### STATED TASK:
Reproduce the lines from the one containing "collectors: A. C. Smith" up to and including the one containing "country: South Africa", replacing "state / province" with "region" and leaving all else unchanged.

Saved data entries
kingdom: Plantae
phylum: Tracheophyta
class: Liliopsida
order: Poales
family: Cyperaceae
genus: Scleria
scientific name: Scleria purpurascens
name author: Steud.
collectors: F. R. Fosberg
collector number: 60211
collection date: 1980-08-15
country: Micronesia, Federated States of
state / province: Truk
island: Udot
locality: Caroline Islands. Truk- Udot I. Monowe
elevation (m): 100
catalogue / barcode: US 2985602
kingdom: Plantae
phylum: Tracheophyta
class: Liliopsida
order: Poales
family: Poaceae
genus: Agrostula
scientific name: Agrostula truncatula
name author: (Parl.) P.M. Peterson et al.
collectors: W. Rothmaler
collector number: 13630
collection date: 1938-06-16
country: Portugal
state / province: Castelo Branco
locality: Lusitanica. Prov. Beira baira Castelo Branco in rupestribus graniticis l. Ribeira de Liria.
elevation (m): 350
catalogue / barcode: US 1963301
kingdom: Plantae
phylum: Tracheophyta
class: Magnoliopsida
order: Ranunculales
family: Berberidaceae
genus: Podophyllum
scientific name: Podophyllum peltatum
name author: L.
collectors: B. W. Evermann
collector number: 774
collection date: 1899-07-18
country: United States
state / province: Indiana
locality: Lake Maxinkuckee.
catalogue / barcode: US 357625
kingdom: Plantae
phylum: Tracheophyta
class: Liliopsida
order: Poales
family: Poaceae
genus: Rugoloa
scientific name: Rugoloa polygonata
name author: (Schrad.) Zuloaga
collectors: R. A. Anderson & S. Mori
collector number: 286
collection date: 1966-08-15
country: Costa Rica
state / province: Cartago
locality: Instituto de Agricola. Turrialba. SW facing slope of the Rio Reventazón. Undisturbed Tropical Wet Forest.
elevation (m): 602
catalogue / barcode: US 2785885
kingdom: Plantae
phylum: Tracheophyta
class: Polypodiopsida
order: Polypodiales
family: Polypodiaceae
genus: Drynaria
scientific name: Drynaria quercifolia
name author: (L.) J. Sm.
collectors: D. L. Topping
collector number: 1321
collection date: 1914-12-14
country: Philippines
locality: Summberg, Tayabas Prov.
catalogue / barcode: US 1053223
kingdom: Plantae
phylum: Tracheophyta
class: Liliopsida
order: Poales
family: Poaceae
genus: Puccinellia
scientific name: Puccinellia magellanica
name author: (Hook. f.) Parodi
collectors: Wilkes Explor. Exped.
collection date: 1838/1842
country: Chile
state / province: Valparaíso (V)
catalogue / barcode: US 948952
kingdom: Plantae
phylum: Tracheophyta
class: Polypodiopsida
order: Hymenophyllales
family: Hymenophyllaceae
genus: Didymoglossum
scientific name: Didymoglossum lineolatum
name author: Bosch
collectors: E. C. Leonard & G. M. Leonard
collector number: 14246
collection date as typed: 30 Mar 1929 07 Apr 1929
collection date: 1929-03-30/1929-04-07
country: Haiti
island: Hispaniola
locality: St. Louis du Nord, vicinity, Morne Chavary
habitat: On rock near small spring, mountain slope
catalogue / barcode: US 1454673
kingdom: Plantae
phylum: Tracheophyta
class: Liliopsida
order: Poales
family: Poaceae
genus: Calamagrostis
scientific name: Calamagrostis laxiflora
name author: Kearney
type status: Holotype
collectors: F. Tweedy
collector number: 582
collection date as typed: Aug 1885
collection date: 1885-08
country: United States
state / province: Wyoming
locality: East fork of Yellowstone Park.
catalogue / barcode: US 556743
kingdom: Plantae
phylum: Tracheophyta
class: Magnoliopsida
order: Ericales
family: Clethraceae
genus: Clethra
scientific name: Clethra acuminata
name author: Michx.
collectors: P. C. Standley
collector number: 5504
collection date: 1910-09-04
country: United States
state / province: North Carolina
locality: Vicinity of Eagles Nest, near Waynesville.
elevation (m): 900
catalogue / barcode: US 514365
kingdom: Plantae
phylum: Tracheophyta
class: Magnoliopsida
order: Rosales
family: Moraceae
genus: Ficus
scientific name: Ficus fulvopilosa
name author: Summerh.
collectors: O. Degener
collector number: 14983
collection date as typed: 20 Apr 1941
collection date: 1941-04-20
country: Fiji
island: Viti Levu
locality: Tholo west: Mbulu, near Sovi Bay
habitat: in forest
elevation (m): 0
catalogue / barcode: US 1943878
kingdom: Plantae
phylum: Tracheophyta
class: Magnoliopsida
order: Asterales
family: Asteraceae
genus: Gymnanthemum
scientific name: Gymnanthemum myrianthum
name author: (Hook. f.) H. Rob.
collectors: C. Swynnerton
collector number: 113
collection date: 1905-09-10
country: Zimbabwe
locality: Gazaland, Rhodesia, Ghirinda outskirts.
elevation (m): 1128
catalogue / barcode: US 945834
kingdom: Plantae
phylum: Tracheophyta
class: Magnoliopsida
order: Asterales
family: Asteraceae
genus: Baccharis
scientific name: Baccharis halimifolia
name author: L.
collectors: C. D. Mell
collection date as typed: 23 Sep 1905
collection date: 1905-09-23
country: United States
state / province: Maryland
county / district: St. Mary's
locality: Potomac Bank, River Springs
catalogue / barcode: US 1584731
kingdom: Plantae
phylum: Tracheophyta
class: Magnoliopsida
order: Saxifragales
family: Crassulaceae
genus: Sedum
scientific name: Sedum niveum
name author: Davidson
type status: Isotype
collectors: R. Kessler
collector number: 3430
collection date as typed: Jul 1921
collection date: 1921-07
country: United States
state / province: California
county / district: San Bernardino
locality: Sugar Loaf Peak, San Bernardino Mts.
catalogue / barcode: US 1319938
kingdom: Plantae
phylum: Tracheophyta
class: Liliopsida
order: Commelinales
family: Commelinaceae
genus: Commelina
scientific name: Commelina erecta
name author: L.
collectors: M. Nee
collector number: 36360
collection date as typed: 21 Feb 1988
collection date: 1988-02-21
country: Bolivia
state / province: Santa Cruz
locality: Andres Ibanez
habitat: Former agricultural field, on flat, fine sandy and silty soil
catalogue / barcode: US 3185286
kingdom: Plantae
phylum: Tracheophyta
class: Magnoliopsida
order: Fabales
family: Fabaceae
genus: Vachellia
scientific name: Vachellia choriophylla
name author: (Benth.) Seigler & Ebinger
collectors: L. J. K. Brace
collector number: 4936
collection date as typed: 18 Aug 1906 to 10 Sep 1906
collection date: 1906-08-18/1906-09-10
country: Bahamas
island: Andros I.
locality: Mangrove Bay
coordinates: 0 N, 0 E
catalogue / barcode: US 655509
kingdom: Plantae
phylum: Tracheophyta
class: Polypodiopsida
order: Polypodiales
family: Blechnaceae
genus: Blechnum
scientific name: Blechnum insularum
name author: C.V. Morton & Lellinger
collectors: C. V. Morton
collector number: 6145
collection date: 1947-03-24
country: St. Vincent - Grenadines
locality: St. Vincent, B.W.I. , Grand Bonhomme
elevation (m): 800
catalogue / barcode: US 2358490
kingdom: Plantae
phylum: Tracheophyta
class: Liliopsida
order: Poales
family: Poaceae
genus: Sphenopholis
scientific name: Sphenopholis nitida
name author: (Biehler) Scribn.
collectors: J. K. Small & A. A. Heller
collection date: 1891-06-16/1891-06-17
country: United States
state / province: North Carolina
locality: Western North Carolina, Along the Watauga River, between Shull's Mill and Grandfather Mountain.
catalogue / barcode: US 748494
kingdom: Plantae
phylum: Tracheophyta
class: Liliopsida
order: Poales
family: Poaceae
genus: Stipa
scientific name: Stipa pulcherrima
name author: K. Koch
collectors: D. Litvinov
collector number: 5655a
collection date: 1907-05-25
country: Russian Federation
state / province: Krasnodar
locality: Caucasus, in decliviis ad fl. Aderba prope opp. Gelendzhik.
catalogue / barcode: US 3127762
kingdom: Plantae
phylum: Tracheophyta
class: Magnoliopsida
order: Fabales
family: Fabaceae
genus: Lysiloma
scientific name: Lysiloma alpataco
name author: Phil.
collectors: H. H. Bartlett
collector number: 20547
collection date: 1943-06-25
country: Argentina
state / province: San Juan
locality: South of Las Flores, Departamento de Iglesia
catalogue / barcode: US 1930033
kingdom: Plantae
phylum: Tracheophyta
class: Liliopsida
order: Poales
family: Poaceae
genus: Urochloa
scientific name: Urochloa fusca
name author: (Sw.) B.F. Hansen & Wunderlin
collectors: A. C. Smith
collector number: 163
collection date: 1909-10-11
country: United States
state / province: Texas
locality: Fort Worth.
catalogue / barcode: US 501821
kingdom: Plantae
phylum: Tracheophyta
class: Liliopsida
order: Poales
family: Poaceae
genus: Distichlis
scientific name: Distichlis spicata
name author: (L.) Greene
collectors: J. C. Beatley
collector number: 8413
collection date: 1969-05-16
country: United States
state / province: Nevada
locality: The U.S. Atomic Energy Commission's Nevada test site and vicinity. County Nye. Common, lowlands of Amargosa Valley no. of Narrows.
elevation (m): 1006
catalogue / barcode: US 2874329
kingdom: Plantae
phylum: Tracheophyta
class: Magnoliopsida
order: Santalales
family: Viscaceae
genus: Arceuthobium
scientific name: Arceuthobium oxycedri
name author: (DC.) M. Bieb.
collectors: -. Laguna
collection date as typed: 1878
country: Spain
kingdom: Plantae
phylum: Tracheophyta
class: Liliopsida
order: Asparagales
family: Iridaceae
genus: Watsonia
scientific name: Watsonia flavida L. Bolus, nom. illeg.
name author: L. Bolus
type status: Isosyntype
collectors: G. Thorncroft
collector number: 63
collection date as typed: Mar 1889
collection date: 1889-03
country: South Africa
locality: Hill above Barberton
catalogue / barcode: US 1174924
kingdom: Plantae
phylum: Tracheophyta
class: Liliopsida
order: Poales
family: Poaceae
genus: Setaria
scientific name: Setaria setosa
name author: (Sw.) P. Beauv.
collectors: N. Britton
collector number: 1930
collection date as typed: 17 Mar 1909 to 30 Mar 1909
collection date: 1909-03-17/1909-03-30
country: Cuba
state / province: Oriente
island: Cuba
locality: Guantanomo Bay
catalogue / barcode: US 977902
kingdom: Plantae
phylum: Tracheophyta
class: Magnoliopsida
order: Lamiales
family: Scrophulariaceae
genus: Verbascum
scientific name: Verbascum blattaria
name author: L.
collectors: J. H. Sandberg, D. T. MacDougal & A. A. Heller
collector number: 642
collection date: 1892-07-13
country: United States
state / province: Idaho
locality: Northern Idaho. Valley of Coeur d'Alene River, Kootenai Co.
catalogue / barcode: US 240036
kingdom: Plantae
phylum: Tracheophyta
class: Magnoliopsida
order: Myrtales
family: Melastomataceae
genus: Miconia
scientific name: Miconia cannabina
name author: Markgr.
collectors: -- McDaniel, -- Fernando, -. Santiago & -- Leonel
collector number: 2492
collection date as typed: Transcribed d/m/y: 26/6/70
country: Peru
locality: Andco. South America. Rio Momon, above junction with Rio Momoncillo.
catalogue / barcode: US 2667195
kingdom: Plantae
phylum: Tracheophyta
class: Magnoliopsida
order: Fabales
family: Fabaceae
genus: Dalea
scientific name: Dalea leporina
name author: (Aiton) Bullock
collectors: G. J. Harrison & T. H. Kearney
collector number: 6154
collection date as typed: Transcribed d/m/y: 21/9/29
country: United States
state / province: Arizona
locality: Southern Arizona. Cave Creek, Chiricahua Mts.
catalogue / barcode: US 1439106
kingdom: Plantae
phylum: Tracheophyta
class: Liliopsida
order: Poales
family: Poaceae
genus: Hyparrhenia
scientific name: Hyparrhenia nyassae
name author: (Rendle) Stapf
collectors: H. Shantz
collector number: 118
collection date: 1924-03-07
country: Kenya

### RESULT OF THIS TASK:
collectors: A. C. Smith
collector number: 163
collection date: 1909-10-11
country: United States
region: Texas
locality: Fort Worth.
catalogue / barcode: US 501821
kingdom: Plantae
phylum: Tracheophyta
class: Liliopsida
order: Poales
family: Poaceae
genus: Distichlis
scientific name: Distichlis spicata
name author: (L.) Greene
collectors: J. C. Beatley
collector number: 8413
collection date: 1969-05-16
country: United States
region: Nevada
locality: The U.S. Atomic Energy Commission's Nevada test site and vicinity. County Nye. Common, lowlands of Amargosa Valley no. of Narrows.
elevation (m): 1006
catalogue / barcode: US 2874329
kingdom: Plantae
phylum: Tracheophyta
class: Magnoliopsida
order: Santalales
family: Viscaceae
genus: Arceuthobium
scientific name: Arceuthobium oxycedri
name author: (DC.) M. Bieb.
collectors: -. Laguna
collection date as typed: 1878
country: Spain
kingdom: Plantae
phylum: Tracheophyta
class: Liliopsida
order: Asparagales
family: Iridaceae
genus: Watsonia
scientific name: Watsonia flavida L. Bolus, nom. illeg.
name author: L. Bolus
type status: Isosyntype
collectors: G. Thorncroft
collector number: 63
collection date as typed: Mar 1889
collection date: 1889-03
country: South Africa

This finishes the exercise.